- _BRIEF_:
Pictures aside, repeat every record below exactly.

━━━━━ TASK MATERIAL ━━━━━

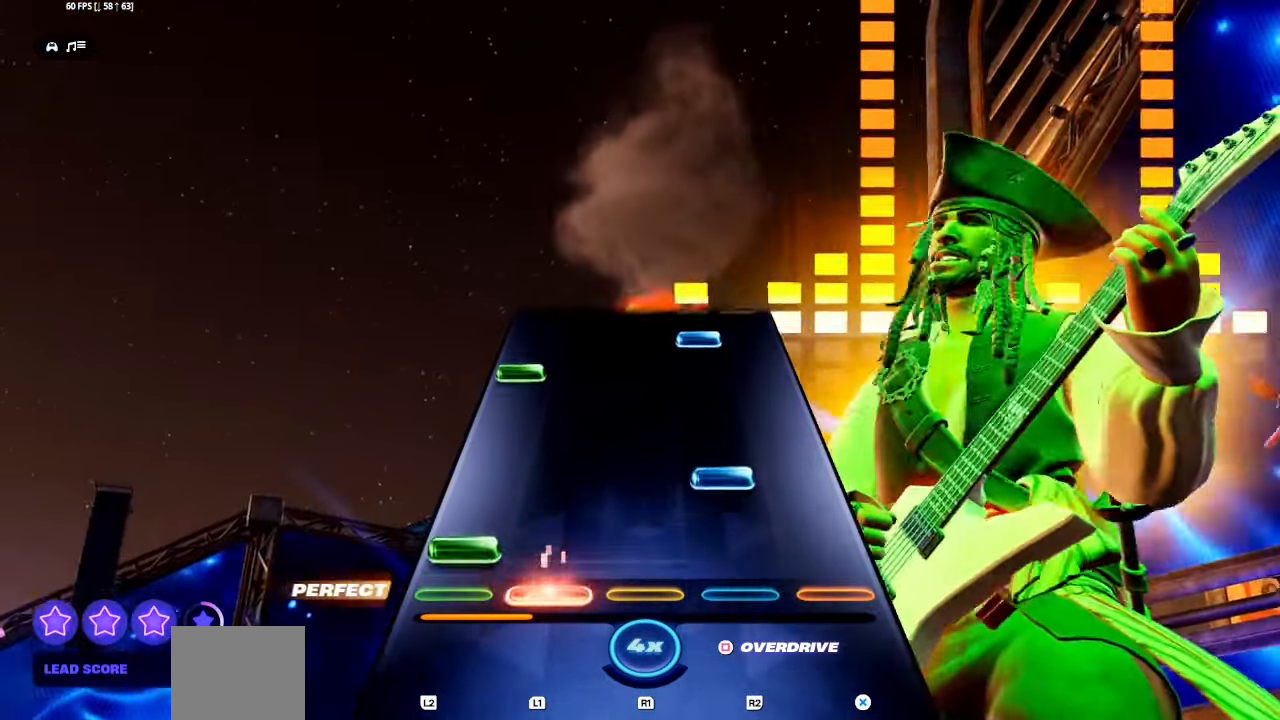
{"buttons": ["R1", "R2"], "events": [[17, "L1", "down"], [17, "L2", "down"], [117, "L1", "up"], [117, "L2", "up"], [150, "R1", "down"], [150, "R2", "down"], [267, "R1", "up"], [283, "R2", "up"], [350, "L1", "down"], [350, "L2", "down"], [433, "R1", "down"], [433, "R2", "down"], [450, "L1", "up"], [467, "L2", "up"]]}
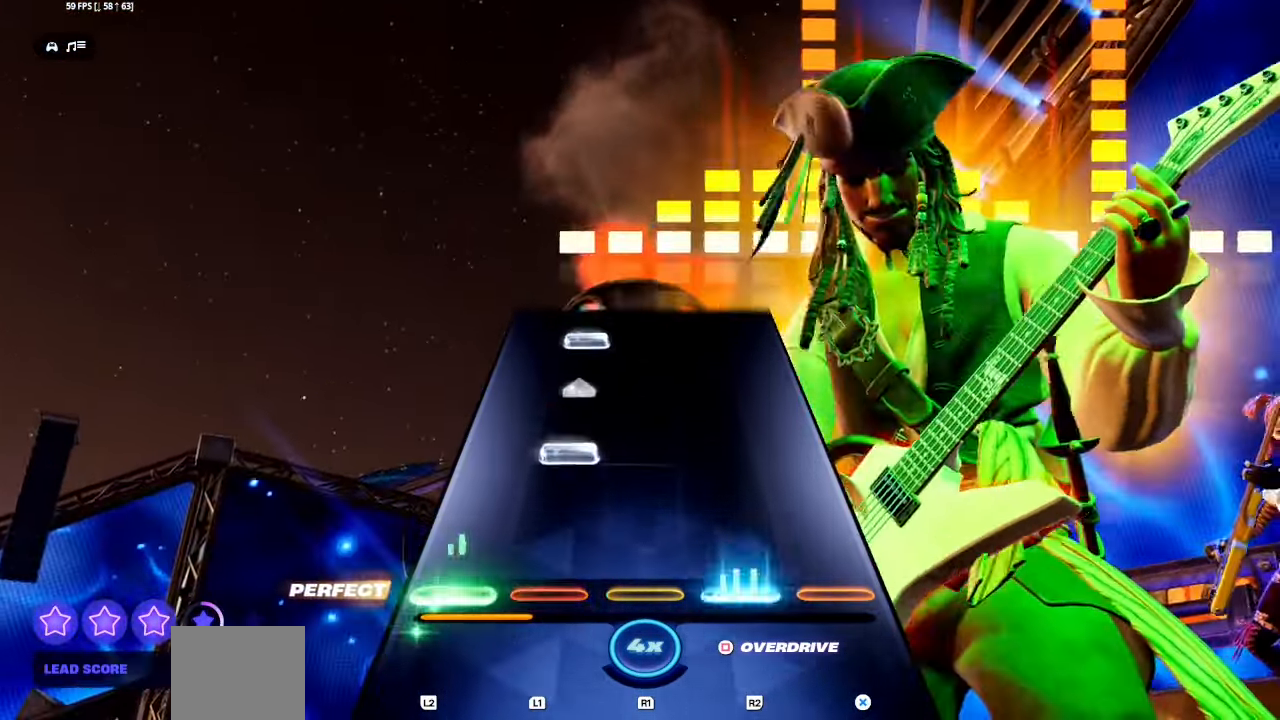
{"buttons": ["L1"], "events": [[50, "R1", "up"], [50, "R2", "up"], [150, "L1", "down"], [283, "L1", "up"], [417, "L1", "down"]]}
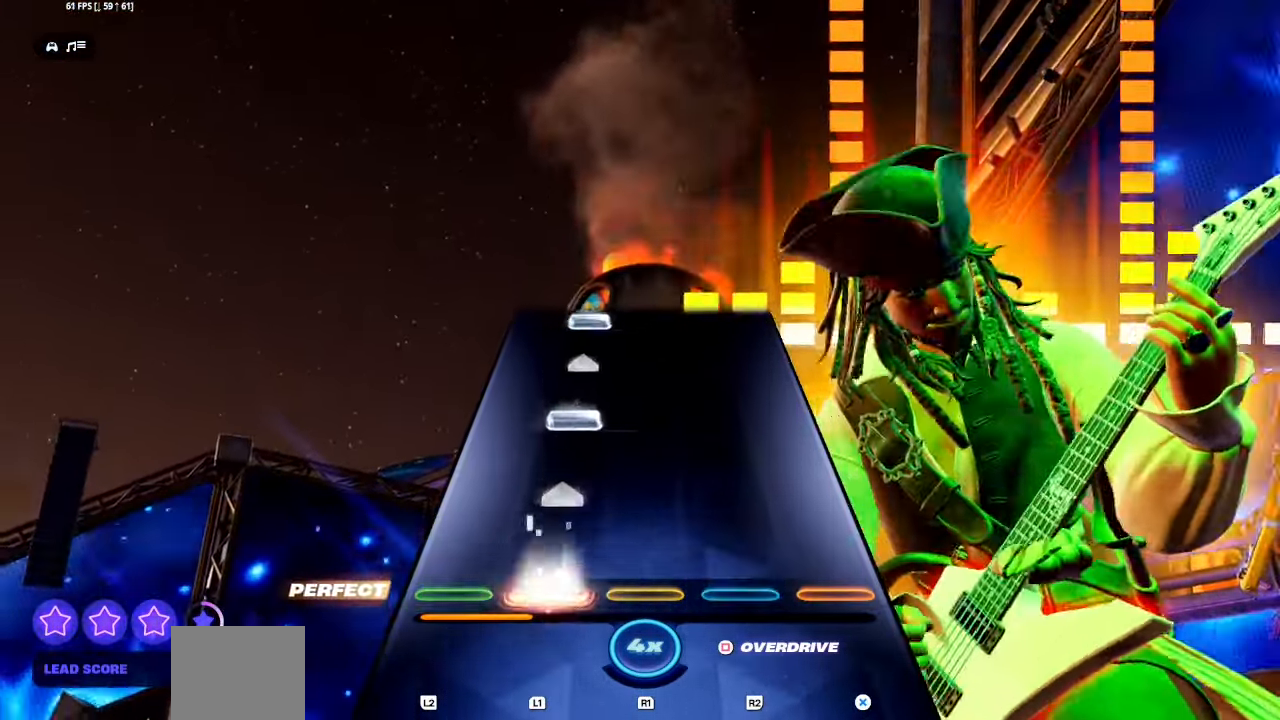
{"buttons": ["L1"], "events": [[50, "L1", "up"], [233, "L1", "down"], [350, "L1", "up"], [500, "L1", "down"]]}
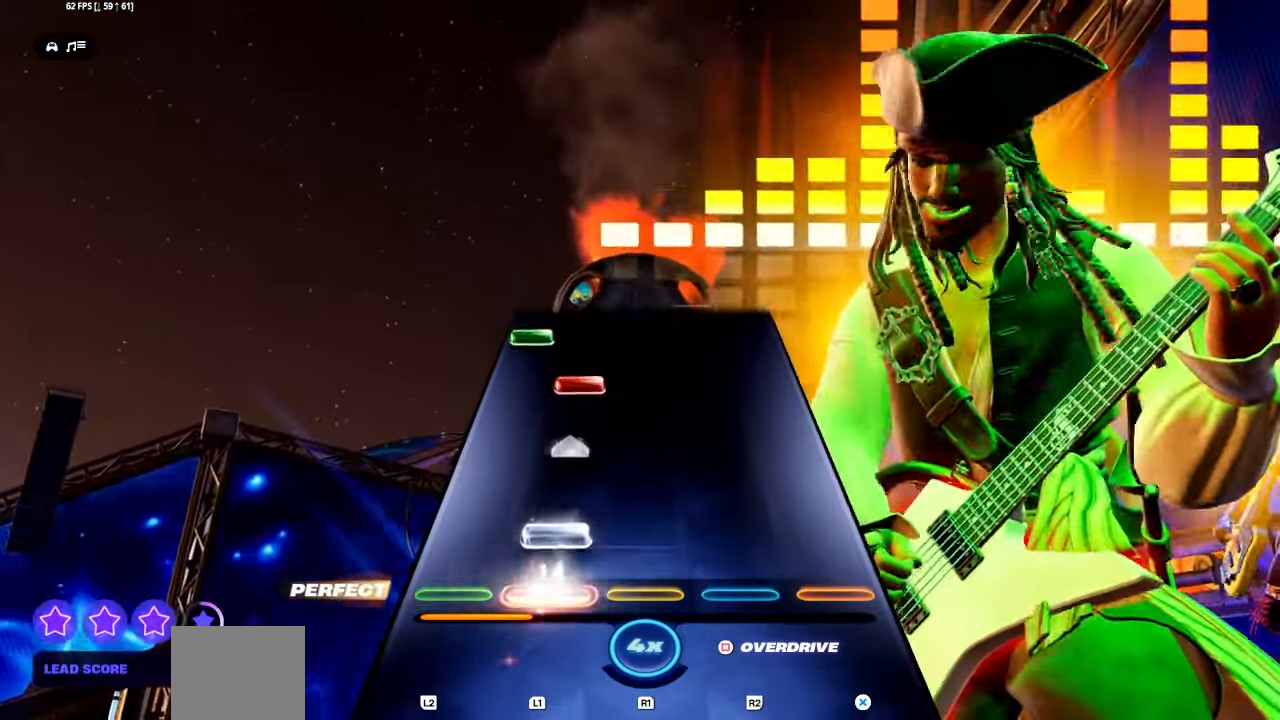
{"buttons": ["L1", "L2"], "events": [[150, "L1", "up"], [300, "L1", "down"], [416, "L1", "up"], [483, "L1", "down"], [483, "L2", "down"]]}
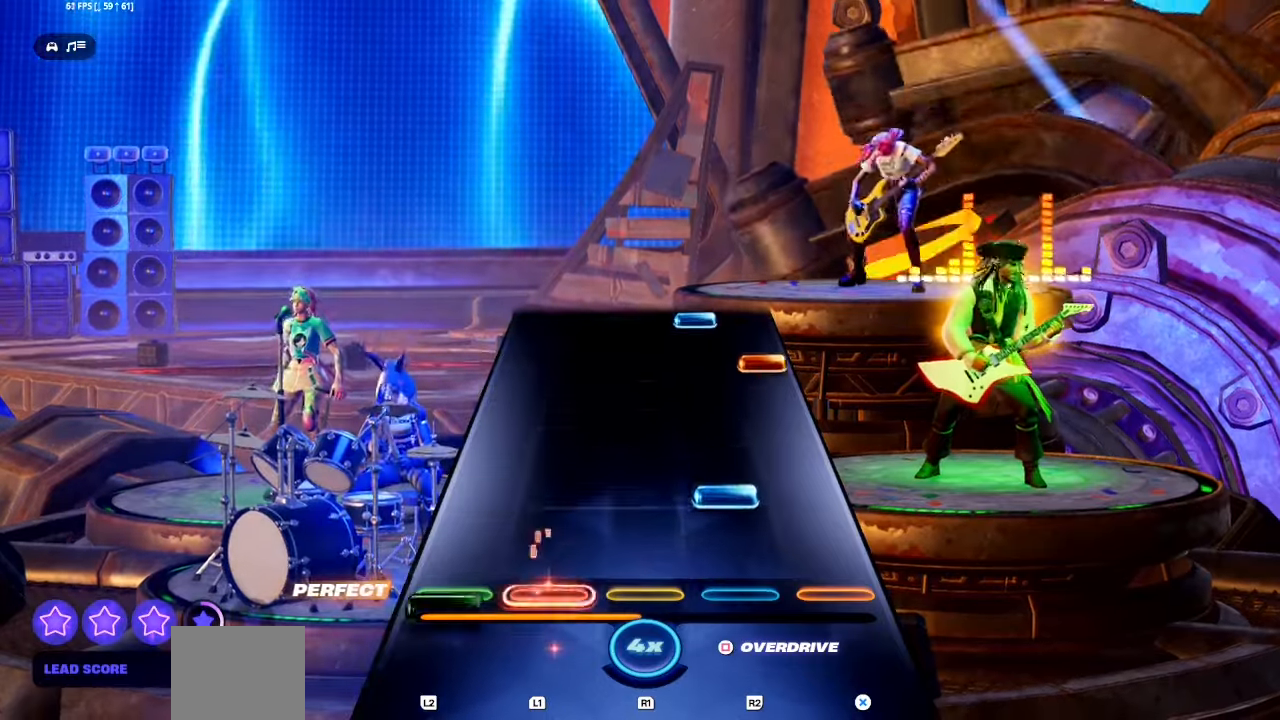
{"buttons": ["CROSS"], "events": [[83, "L1", "up"], [83, "L2", "up"], [116, "R1", "down"], [116, "R2", "down"], [233, "R1", "up"], [233, "R2", "up"], [400, "CROSS", "down"]]}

━━━━━

- _SOLUTION_:
{"buttons": ["R1", "R2"], "events": [[17, "L1", "down"], [17, "L2", "down"], [117, "L1", "up"], [117, "L2", "up"], [150, "R1", "down"], [150, "R2", "down"], [267, "R1", "up"], [283, "R2", "up"], [350, "L1", "down"], [350, "L2", "down"], [433, "R1", "down"], [433, "R2", "down"], [450, "L1", "up"], [467, "L2", "up"]]}
{"buttons": ["L1"], "events": [[50, "R1", "up"], [50, "R2", "up"], [150, "L1", "down"], [283, "L1", "up"], [417, "L1", "down"]]}
{"buttons": ["L1"], "events": [[50, "L1", "up"], [233, "L1", "down"], [350, "L1", "up"], [500, "L1", "down"]]}
{"buttons": ["L1", "L2"], "events": [[150, "L1", "up"], [300, "L1", "down"], [416, "L1", "up"], [483, "L1", "down"], [483, "L2", "down"]]}
{"buttons": ["CROSS"], "events": [[83, "L1", "up"], [83, "L2", "up"], [116, "R1", "down"], [116, "R2", "down"], [233, "R1", "up"], [233, "R2", "up"], [400, "CROSS", "down"]]}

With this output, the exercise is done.